Stephen et al., in 1997, found that 1% of the Ashkenazi Jewish population carried the 185delAG mutation of the BRCA1 gene [12]. In their study, the second most common mutation in the same population was 5382insC and approximately 20% of the patients who were diagnosed before the age of 40 years possessed the 185delAG mutation. Also, they observed that the ductal histologic type of breast carcinoma was mostly associated with the BRCA1 mutations in comparison with the tumours with medullary features. According to the observations of Nancy et al (Algeria, 2008), the Algerian patients commonly carried six deletions or duplications of the nucleotides 1 to 29 of exon 5. The mutation which was docu­mented was c.798_799delTT. It is the first non-Jewish mutation to be described in the literature. The Algerian patients were noted to have larger tumour sizes when they were associated with the BRCA1 mutations. However, in contrast, the non-mutation cases also showed a higher nuclear grade and oestrogen receptor negativity with lymph node positivity. This diversity seems to exist among all the studies which have been reviewed in the literature [13].

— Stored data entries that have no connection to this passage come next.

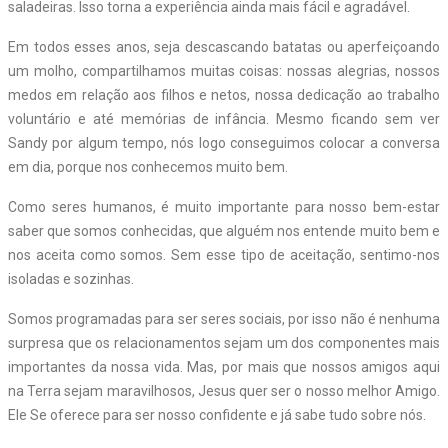
saladeiras. Isso torna a experiência ainda mais fácil e agradável.
Em todos esses anos, seja descascando batatas ou aperfeiçoando
um molho, compartilhamos muitas coisas: nossas alegrias, nossos
medos em relação aos filhos e netos, nossa dedicação ao trabalho
voluntário e até memórias de infância. Mesmo ficando sem ver
Sandy por algum tempo, nós logo conseguimos colocar a conversa
em dia, porque nos conhecemos muito bem.
Como seres humanos, é muito importante para nosso bem-estar
saber que somos conhecidas, que alguém nos entende muito bem e
nos aceita como somos. Sem esse tipo de aceitação, sentimo-nos
isoladas e sozinhas.
Somos programadas para ser seres sociais, por isso não é nenhuma
surpresa que os relacionamentos sejam um dos componentes mais
importantes da nossa vida. Mas, por mais que nossos amigos aqui
na Terra sejam maravilhosos, Jesus quer ser o nosso melhor Amigo.
Ele Se oferece para ser nosso confidente e já sabe tudo sobre nós.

Gayther et al., [1] reported the BRCA1 mutations, 1080delT, 1129delA, 2371-2372delTG and 3976-3979delGTGA (clustered 50bp from each other) in the Chinese population amongst the patients in the age group of 43 to 64 years. In another population based study which was conducted by Zhen et al (2003) in China, they discovered that the prevalence of the patients with early onset breast cancer was 9.1%, the mean age at diagnosis being 33 years. Four BRCA1 gene mutations were identified (589delCT, IVS7-24delACTGTTCTTT, Val191Ile and 1081delG) [14,15]. From the present case series, it was evident that the BRCA1 gene re-arrangements had influenced the tumour development in all the selected fifty patients and that it was an independent factor which determined the same. The age group, grade or the immunohistochemical characteristics did not seem to influence the BRCA1 status of the patients. However, a significant correlation can be arrived at, when the results of the grades of the tumours, their hormone receptor statuses and BRCA1 gene re-arrangements are analyzed. The exact cause of the occurrence of this series of findings has not yet been established.

Conclusion

To the best of our knowledge, this is one of the few systematic studies which have been done in our country, with a special reference to the BRCA1 gene re-arrangements in a specific geographical location. The aim of this study was to conduct useful research to arrive at a correlation between the various factors that determined and explained breast cancers. The variables which were taken into account were the patients’ age at onset of the tumours and their histological grades, hormone receptor statuses and BRCA1 gene re-arrangements. It was found that the mean age at which the tumour occurred was in the middle age group. The tumours which were investigated in our series were predominantly hormone receptor positive but the high grade tumours were more common. However, the results of the BRCA1 gene re-arrangement analysis revealed that all the fifty patients had BRCA1 mutations of the selected fragment of the gene, which was an alarming finding. The above observations and results showed correlation with those of the studies which were performed by various authors and researchers throughout several institutions around the globe. The present study emphasized the fact that a more extensive research was warranted and that a detailed investigation was to be performed on the various aspects of the tumours, such as the immunohistochemical profile, by using several antibodies and the BRCA1 gene mutations, by using other exon fragments. This would reveal newer findings which could be important in determining the prognosis of the tumours, so that the therapy could be targeted and tailor-made for the patients to increase their disease free survival. Thus, the future of the breast cancer detection and analysis should involve an extensive screening of the patients and their families, which should include their genetic profile, to detect the risk of development of the disease [16].